Лишь одна часть философии всегда любезна сердцу Маколея. Это – мораль. Вот почему его биографии – скорее оценки. Он постоянно подсчитывает в них число и степень пороков и добродетелей и прерывает рассказ, чтобы обсудить, правилен или неправилен описываемый им поступок. «Если бы я осмелился, – говорит Тэн, – употребить, подобно Маколею, религиозные сравнения, то сказал бы, что его критика похожа на Страшный Суд, где разнообразие талантов, характеров, положений и должностей исчезает в оценке добродетели и порока, где не будет художников, а будут только праведники и грешники».

Святая святых Маколея – политическая свобода. Он любит ее из интереса, потому что она обеспечивает безопасность собственности и счастие каждого человека, наконец, из гордости, как патриот, потому что эту свободу защищал целый ряд лучших и честнейших деятелей отчизны. Ничто не способно возмутить его в такой степени, как вид насилия – и в прошлом, и в настоящем, и в Англии, и где угодно.
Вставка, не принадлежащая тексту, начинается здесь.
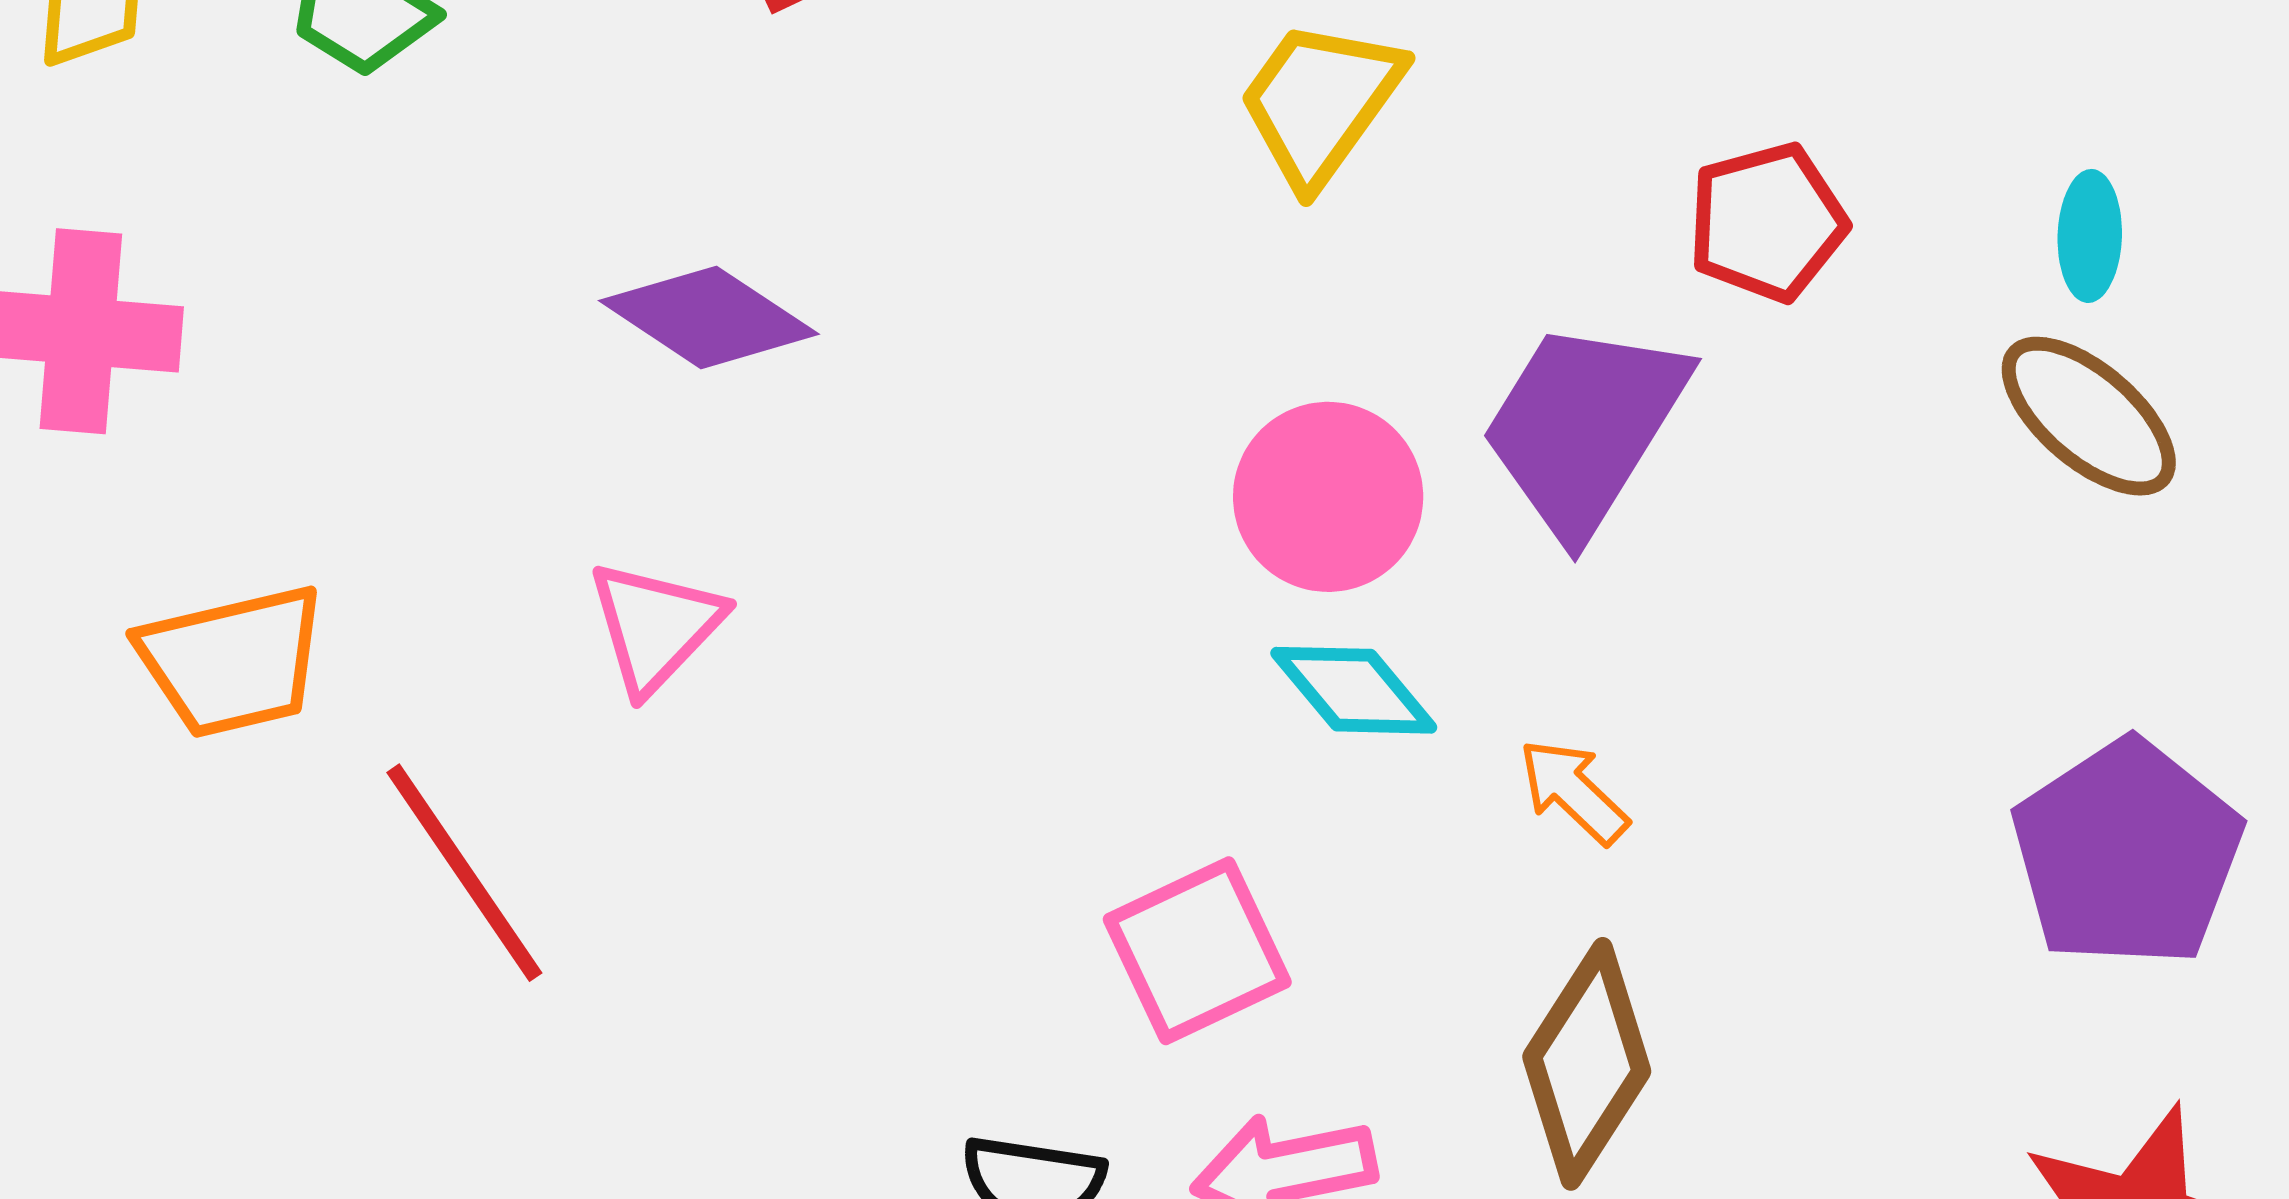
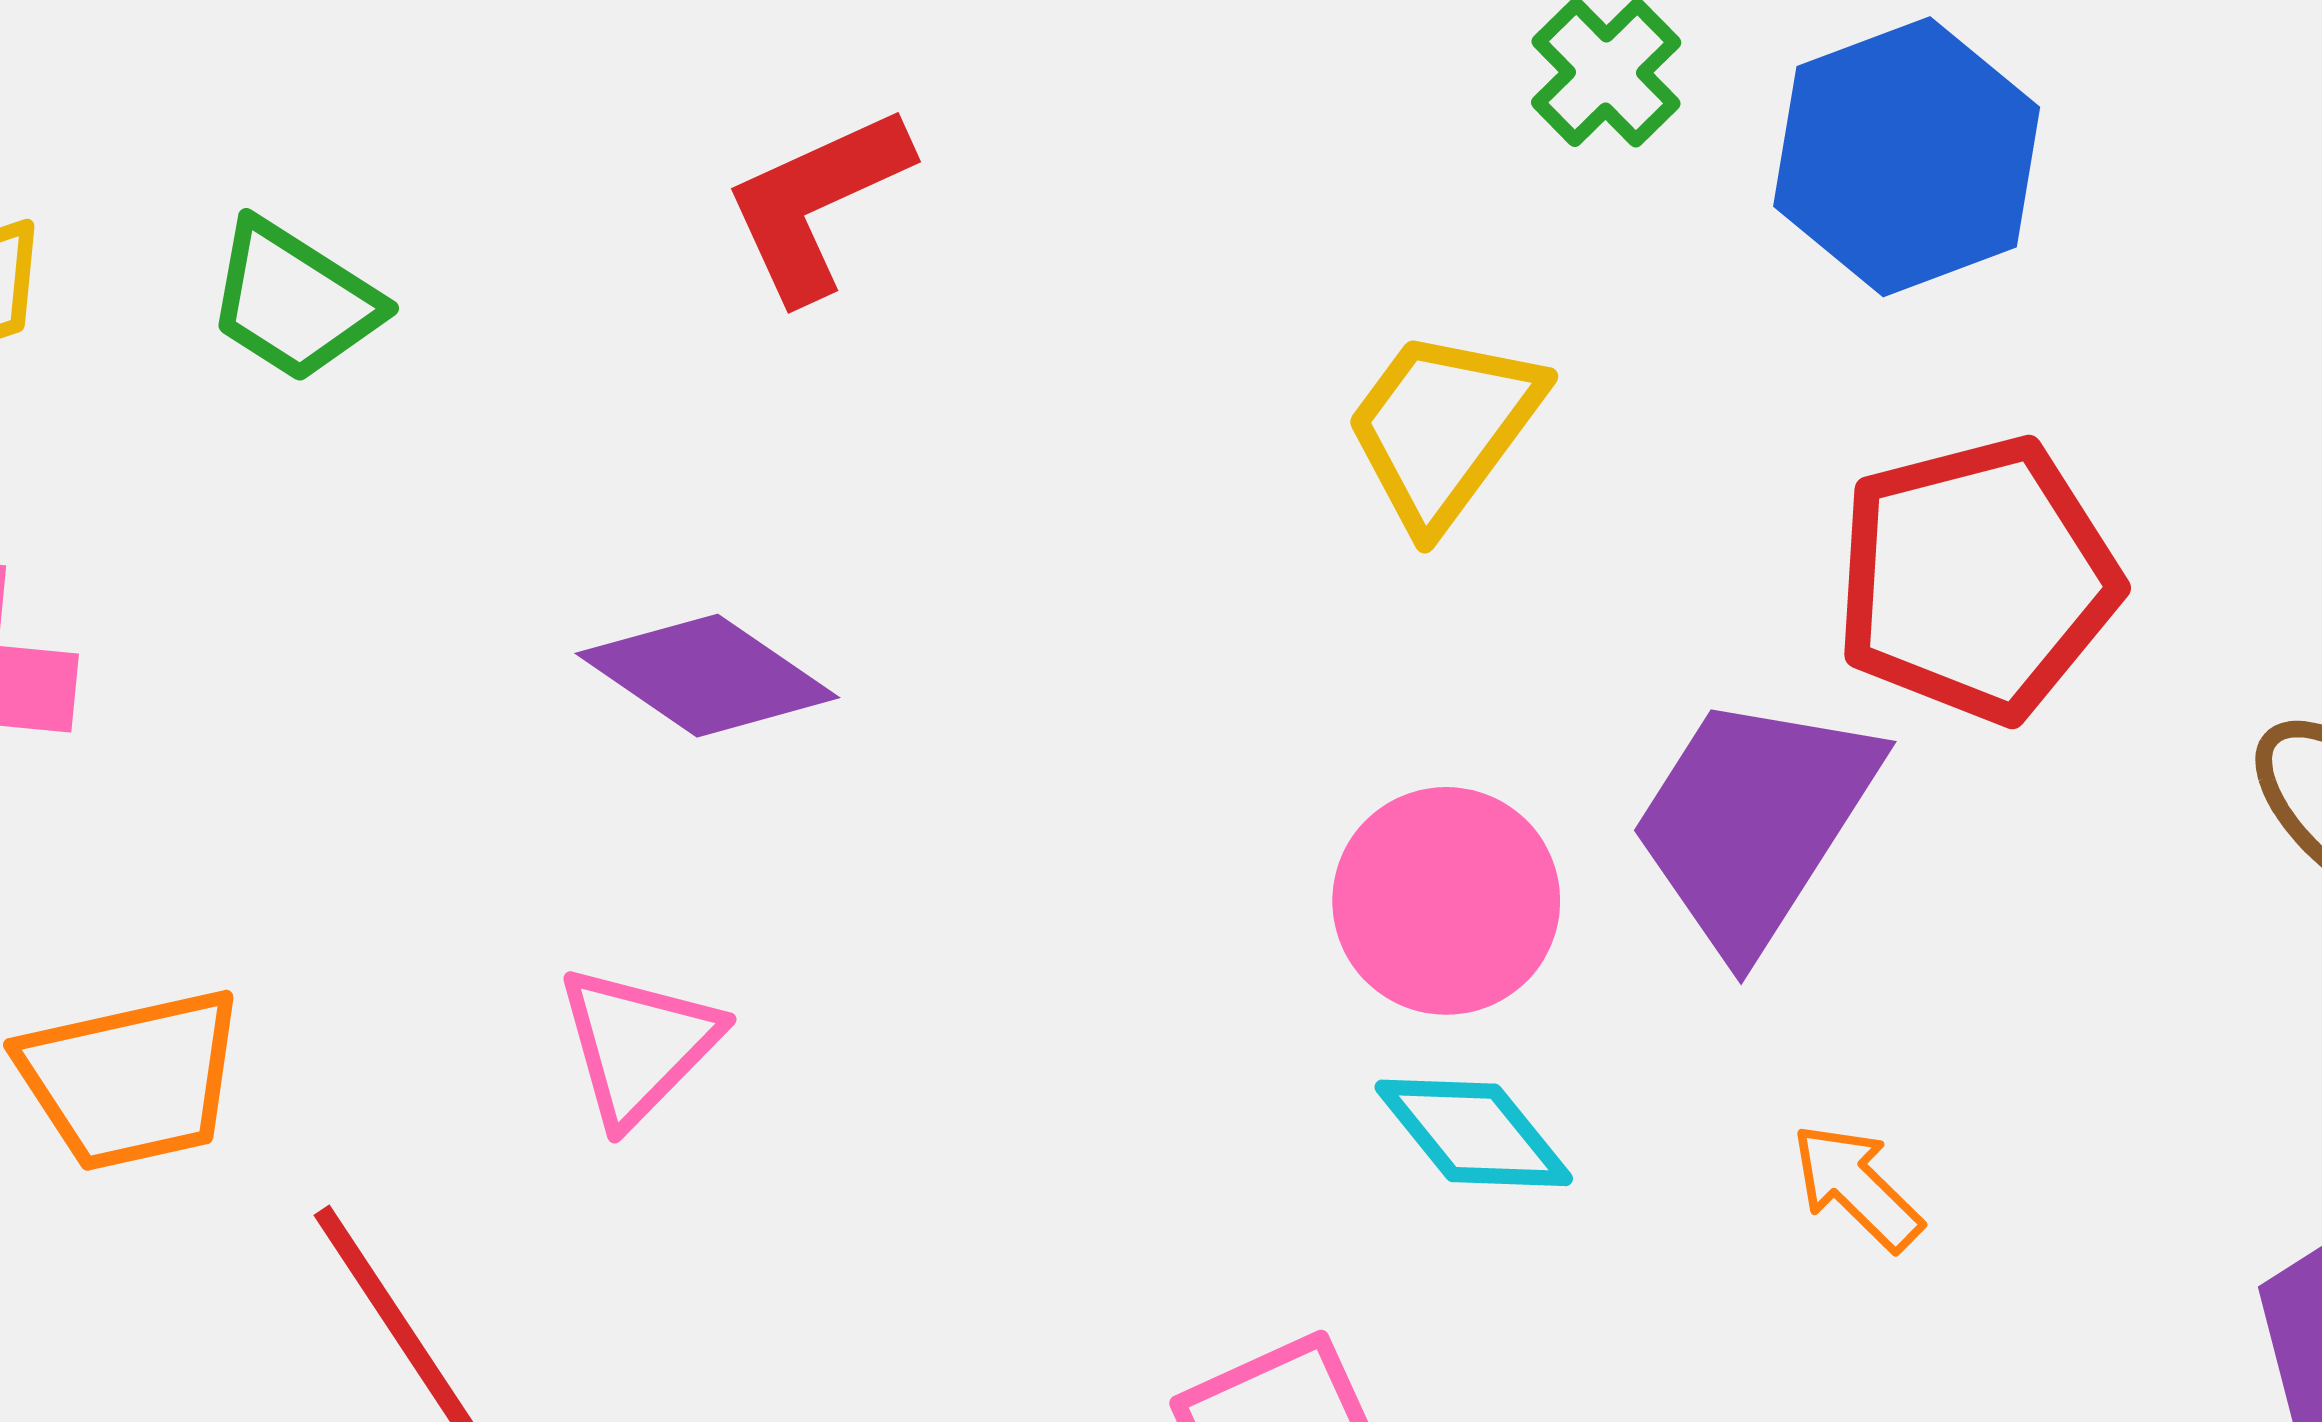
red pentagon: (1767, 222) -> (1977, 579), size x1.5
orange arrow: (1573, 792) -> (1857, 1187), moved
Как писатель, Маколей отличается, по выражению Тэна, «чрезвычайной основательностью ума». Его доказательства сильны и убедительны, все свидетельства взвешенны, а развитие мысли совершается прямо, не теряясь в отступлениях: «Цель его всегда перед глазами, он идет к ней самой верной и самой прямой дорогой». Кто бы ни читал его – он для всех понятен. Он начинает так просто, что читатель как будто беседует с человеком своего круга, а между тем, незаметно для себя, поднимается до обсуждения таких вопросов, на которые никогда бы не отважился самостоятельно, и с такой ясностью и силой логики, на которую нигде не мог бы рассчитывать. «Читая Маколея, – говорит Тэн, – чувствуешь себя непринужденным, чувствуешь, что создан, чтобы понимать, досадуешь, что долго принимал сумерки за день, радуешься, видя эту льющую волной обильную ясность, точность стиля, антитезы мысли, симметричность построения, искусное сопоставление пунктов, энергические выводы, правильное течение мысли. Нет ни одной мысли, ни одной фразы в его сочинениях, в которой не проявлялись бы в полном блеске талант и потребность объяснения, составляющие свойства оратора».